WHAT THE TASK REQUIRES
Copy, word for word, each line of the data below from the first through the line containing "over 80% – which", and stop there.

DATA FOR THE TASK
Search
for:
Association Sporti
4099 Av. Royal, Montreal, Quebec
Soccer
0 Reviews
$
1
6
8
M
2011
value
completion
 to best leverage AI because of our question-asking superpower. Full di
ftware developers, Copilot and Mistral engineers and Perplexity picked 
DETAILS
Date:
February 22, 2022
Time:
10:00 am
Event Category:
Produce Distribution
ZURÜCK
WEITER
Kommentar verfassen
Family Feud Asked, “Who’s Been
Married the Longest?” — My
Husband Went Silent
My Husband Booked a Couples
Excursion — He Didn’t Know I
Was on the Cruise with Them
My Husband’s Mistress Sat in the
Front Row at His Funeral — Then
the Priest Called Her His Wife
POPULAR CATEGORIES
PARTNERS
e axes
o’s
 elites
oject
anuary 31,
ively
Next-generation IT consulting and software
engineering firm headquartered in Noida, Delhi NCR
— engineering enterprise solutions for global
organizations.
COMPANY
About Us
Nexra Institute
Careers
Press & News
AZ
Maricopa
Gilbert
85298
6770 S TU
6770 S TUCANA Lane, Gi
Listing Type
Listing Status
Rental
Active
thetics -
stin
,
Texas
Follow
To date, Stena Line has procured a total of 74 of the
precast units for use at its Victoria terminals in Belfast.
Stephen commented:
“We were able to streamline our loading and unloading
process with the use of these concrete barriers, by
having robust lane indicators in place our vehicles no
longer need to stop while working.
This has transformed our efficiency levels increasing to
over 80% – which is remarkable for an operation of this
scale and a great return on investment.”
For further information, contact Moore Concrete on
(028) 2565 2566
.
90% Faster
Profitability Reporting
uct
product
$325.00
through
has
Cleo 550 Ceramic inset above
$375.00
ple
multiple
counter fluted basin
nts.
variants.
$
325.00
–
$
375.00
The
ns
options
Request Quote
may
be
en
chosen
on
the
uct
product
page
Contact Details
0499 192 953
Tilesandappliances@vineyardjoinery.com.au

ANSWER FOR THIS EXERCISE
Search
for:
Association Sporti
4099 Av. Royal, Montreal, Quebec
Soccer
0 Reviews
$
1
6
8
M
2011
value
completion
 to best leverage AI because of our question-asking superpower. Full di
ftware developers, Copilot and Mistral engineers and Perplexity picked 
DETAILS
Date:
February 22, 2022
Time:
10:00 am
Event Category:
Produce Distribution
ZURÜCK
WEITER
Kommentar verfassen
Family Feud Asked, “Who’s Been
Married the Longest?” — My
Husband Went Silent
My Husband Booked a Couples
Excursion — He Didn’t Know I
Was on the Cruise with Them
My Husband’s Mistress Sat in the
Front Row at His Funeral — Then
the Priest Called Her His Wife
POPULAR CATEGORIES
PARTNERS
e axes
o’s
 elites
oject
anuary 31,
ively
Next-generation IT consulting and software
engineering firm headquartered in Noida, Delhi NCR
— engineering enterprise solutions for global
organizations.
COMPANY
About Us
Nexra Institute
Careers
Press & News
AZ
Maricopa
Gilbert
85298
6770 S TU
6770 S TUCANA Lane, Gi
Listing Type
Listing Status
Rental
Active
thetics -
stin
,
Texas
Follow
To date, Stena Line has procured a total of 74 of the
precast units for use at its Victoria terminals in Belfast.
Stephen commented:
“We were able to streamline our loading and unloading
process with the use of these concrete barriers, by
having robust lane indicators in place our vehicles no
longer need to stop while working.
This has transformed our efficiency levels increasing to
over 80% – which is remarkable for an operation of this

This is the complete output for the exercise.